◆ **Short task**
Transcribe the lines between the line holding "common name: White clover" and the line holding "genus: Pituophis", inclusive.

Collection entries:
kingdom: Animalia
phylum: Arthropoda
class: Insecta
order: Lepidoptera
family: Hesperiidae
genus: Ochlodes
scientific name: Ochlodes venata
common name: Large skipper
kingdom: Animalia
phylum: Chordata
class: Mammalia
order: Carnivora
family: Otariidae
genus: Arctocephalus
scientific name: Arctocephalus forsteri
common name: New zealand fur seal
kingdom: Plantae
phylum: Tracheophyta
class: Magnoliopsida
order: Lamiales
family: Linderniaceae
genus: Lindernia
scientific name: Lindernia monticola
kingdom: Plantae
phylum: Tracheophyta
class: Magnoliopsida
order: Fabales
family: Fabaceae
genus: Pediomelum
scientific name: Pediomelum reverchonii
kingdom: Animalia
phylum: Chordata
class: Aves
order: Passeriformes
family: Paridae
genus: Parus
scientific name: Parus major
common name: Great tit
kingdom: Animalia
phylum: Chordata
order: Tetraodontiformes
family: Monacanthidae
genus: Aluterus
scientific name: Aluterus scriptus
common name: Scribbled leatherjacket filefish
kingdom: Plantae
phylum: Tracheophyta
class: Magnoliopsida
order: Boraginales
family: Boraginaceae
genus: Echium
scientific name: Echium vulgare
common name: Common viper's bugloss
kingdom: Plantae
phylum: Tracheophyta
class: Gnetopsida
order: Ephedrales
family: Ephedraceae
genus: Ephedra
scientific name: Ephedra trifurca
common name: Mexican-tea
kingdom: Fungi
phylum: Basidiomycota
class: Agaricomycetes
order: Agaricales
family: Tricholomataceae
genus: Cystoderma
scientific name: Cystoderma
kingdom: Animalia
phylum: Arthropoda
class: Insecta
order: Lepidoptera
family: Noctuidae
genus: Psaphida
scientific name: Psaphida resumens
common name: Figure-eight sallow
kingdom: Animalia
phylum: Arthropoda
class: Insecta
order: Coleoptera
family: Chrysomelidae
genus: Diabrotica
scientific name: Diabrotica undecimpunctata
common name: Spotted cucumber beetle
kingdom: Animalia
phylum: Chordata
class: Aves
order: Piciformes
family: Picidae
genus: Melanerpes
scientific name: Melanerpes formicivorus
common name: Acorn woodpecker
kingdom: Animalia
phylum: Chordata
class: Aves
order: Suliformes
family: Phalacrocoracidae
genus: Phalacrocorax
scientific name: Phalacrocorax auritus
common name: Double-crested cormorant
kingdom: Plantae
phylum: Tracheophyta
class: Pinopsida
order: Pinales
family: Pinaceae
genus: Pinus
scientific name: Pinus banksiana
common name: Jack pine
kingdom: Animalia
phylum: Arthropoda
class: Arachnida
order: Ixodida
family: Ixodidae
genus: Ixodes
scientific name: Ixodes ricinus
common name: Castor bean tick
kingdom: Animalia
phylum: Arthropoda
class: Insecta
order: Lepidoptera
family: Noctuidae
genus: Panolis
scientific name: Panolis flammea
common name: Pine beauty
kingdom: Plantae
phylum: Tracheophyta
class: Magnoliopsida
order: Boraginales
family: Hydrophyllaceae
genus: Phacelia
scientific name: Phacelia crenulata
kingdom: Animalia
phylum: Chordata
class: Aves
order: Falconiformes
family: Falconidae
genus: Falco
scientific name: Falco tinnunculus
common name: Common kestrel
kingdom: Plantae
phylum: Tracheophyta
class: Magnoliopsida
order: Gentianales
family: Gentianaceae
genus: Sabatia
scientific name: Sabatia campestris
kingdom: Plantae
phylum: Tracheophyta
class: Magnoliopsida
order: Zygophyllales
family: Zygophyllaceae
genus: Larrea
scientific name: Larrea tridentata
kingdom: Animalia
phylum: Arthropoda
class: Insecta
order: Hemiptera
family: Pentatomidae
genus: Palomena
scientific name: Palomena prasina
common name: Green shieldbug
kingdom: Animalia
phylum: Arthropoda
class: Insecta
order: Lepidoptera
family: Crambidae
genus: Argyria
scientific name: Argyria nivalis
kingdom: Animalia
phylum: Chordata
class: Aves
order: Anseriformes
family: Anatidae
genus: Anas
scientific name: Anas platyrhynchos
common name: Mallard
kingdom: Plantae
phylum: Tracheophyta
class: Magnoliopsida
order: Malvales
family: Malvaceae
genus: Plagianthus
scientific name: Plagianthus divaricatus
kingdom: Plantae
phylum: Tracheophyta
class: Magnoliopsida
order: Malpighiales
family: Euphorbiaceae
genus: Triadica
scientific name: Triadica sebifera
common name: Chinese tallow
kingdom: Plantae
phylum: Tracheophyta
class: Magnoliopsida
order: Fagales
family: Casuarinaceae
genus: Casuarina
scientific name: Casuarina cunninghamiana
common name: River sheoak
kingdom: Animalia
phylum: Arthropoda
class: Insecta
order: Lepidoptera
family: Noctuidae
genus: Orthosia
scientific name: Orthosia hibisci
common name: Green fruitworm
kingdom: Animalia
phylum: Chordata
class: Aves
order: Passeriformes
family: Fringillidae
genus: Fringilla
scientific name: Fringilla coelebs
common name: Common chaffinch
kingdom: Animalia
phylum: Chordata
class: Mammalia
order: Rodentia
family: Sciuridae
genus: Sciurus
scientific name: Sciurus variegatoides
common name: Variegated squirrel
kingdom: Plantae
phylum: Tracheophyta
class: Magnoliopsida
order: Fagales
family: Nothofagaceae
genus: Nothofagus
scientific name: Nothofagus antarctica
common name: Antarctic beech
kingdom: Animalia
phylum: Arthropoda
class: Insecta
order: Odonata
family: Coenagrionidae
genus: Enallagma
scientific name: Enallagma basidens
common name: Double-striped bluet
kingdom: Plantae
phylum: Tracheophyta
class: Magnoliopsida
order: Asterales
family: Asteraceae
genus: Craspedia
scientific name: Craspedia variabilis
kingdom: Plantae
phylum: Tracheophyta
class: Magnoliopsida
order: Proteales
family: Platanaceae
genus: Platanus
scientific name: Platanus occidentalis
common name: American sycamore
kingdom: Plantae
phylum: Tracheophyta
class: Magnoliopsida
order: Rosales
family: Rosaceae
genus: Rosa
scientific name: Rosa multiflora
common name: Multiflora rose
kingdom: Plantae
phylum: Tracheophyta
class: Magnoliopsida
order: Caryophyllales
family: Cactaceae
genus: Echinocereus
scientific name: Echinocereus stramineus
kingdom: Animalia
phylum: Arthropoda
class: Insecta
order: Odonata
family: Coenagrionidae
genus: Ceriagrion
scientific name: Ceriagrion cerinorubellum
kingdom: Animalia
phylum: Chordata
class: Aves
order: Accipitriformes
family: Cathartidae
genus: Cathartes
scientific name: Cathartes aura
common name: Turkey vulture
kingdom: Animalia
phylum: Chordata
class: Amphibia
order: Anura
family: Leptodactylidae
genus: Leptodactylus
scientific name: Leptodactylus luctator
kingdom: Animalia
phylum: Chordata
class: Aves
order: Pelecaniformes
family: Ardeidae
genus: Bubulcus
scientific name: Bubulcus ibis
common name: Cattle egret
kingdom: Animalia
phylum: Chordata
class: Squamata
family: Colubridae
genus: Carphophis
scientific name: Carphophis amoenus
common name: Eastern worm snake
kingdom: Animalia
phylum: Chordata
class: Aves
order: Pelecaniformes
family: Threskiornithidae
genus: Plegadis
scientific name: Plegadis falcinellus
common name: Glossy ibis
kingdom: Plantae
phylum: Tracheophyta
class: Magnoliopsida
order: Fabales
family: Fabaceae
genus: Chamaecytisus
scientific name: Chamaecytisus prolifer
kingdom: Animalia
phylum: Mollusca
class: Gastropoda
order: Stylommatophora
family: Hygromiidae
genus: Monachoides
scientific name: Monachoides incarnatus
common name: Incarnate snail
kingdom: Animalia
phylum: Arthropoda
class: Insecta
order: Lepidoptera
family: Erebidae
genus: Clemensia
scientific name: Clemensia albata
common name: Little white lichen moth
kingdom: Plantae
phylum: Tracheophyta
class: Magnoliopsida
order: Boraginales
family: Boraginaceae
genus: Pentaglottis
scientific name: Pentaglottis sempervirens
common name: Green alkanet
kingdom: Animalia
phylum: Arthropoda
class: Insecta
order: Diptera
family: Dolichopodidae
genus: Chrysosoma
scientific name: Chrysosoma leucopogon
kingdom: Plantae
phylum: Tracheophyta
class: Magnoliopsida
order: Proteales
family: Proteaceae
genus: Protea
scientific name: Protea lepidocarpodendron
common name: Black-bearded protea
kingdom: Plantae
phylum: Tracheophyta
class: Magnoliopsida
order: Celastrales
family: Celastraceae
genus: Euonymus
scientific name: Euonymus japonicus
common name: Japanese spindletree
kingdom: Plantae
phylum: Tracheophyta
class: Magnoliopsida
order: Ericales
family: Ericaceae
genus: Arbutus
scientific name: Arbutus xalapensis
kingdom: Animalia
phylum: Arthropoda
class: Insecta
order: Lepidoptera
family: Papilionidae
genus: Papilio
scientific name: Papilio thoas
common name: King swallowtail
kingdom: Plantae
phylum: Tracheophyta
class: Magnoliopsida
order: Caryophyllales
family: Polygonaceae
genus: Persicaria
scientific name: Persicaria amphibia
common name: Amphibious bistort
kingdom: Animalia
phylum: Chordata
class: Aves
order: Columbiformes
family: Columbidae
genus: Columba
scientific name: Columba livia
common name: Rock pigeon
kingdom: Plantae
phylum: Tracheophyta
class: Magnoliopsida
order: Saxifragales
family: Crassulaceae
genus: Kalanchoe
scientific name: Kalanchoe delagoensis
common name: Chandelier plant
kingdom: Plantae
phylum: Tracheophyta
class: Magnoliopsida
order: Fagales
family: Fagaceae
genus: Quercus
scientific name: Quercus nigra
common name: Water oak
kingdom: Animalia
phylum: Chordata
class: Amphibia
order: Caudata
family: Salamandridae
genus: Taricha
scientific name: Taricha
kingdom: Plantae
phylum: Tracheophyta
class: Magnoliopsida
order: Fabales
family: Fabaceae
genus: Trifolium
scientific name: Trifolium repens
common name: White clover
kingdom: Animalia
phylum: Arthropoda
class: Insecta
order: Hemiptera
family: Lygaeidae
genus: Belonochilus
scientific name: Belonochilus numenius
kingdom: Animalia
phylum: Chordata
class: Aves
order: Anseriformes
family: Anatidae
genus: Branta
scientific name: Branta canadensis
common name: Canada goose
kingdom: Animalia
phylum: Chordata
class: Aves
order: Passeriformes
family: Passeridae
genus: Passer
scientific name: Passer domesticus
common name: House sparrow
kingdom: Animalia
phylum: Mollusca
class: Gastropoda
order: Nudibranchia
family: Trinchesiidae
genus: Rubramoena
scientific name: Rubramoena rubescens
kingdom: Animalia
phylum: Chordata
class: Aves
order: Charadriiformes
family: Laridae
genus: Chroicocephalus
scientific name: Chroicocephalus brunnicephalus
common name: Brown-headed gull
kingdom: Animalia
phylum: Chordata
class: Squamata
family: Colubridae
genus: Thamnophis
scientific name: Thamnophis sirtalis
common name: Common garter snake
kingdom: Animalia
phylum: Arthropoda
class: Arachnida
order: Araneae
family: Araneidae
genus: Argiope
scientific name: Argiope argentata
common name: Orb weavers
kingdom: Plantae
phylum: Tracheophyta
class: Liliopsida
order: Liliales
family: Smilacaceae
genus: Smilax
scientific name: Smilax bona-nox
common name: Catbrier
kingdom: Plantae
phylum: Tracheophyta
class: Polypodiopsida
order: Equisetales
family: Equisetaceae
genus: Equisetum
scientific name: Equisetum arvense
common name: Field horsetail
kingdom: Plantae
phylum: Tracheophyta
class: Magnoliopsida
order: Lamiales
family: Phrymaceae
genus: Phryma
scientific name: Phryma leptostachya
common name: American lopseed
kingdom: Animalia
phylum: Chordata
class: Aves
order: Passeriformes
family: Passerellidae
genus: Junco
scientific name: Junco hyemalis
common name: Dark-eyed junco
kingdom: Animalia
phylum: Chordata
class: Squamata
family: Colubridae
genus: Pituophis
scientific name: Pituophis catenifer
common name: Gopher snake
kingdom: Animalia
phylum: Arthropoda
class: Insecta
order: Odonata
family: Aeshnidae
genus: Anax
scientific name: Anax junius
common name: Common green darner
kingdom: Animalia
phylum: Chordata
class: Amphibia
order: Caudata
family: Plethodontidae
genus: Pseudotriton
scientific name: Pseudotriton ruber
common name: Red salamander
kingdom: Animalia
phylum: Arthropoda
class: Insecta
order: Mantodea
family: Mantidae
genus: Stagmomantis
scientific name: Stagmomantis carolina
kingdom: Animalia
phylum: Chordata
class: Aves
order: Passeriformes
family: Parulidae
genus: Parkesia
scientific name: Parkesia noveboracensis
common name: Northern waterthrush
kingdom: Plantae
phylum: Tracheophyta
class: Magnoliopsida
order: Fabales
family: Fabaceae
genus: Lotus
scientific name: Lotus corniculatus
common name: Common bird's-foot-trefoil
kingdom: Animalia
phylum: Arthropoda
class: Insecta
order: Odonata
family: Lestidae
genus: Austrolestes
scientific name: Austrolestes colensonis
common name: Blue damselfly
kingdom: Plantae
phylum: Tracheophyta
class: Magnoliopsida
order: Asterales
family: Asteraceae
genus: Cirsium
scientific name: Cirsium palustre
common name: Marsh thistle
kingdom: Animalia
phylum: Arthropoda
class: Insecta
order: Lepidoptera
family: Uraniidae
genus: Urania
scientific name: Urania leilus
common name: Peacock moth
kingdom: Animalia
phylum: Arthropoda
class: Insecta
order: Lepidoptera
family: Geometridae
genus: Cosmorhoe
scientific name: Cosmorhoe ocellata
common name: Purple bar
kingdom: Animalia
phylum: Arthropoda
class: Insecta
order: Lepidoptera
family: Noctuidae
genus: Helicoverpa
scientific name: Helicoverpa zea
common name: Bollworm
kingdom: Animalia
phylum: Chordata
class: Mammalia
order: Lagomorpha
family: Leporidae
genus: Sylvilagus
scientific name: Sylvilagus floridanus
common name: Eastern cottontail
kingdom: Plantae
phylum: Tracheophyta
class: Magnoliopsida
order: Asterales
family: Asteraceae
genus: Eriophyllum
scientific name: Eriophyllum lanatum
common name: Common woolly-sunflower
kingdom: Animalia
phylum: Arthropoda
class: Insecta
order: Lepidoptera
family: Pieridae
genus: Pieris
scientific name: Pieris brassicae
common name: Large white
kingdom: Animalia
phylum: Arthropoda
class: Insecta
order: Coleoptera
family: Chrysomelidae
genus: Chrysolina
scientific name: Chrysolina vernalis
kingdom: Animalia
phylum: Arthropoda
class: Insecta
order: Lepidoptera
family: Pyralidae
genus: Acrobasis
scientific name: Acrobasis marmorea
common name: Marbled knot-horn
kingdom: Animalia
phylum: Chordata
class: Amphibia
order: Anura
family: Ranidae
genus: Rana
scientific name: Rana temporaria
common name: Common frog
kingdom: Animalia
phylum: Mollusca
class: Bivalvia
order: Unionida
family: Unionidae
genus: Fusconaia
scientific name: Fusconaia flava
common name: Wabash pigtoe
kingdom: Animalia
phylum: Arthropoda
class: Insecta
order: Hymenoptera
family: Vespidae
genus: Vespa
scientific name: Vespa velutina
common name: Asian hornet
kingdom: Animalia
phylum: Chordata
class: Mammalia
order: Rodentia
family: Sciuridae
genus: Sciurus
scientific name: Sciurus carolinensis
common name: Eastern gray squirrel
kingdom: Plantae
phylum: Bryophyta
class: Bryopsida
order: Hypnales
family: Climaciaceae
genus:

◆ **Solution for this task**
common name: White clover
kingdom: Animalia
phylum: Arthropoda
class: Insecta
order: Hemiptera
family: Lygaeidae
genus: Belonochilus
scientific name: Belonochilus numenius
kingdom: Animalia
phylum: Chordata
class: Aves
order: Anseriformes
family: Anatidae
genus: Branta
scientific name: Branta canadensis
common name: Canada goose
kingdom: Animalia
phylum: Chordata
class: Aves
order: Passeriformes
family: Passeridae
genus: Passer
scientific name: Passer domesticus
common name: House sparrow
kingdom: Animalia
phylum: Mollusca
class: Gastropoda
order: Nudibranchia
family: Trinchesiidae
genus: Rubramoena
scientific name: Rubramoena rubescens
kingdom: Animalia
phylum: Chordata
class: Aves
order: Charadriiformes
family: Laridae
genus: Chroicocephalus
scientific name: Chroicocephalus brunnicephalus
common name: Brown-headed gull
kingdom: Animalia
phylum: Chordata
class: Squamata
family: Colubridae
genus: Thamnophis
scientific name: Thamnophis sirtalis
common name: Common garter snake
kingdom: Animalia
phylum: Arthropoda
class: Arachnida
order: Araneae
family: Araneidae
genus: Argiope
scientific name: Argiope argentata
common name: Orb weavers
kingdom: Plantae
phylum: Tracheophyta
class: Liliopsida
order: Liliales
family: Smilacaceae
genus: Smilax
scientific name: Smilax bona-nox
common name: Catbrier
kingdom: Plantae
phylum: Tracheophyta
class: Polypodiopsida
order: Equisetales
family: Equisetaceae
genus: Equisetum
scientific name: Equisetum arvense
common name: Field horsetail
kingdom: Plantae
phylum: Tracheophyta
class: Magnoliopsida
order: Lamiales
family: Phrymaceae
genus: Phryma
scientific name: Phryma leptostachya
common name: American lopseed
kingdom: Animalia
phylum: Chordata
class: Aves
order: Passeriformes
family: Passerellidae
genus: Junco
scientific name: Junco hyemalis
common name: Dark-eyed junco
kingdom: Animalia
phylum: Chordata
class: Squamata
family: Colubridae
genus: Pituophis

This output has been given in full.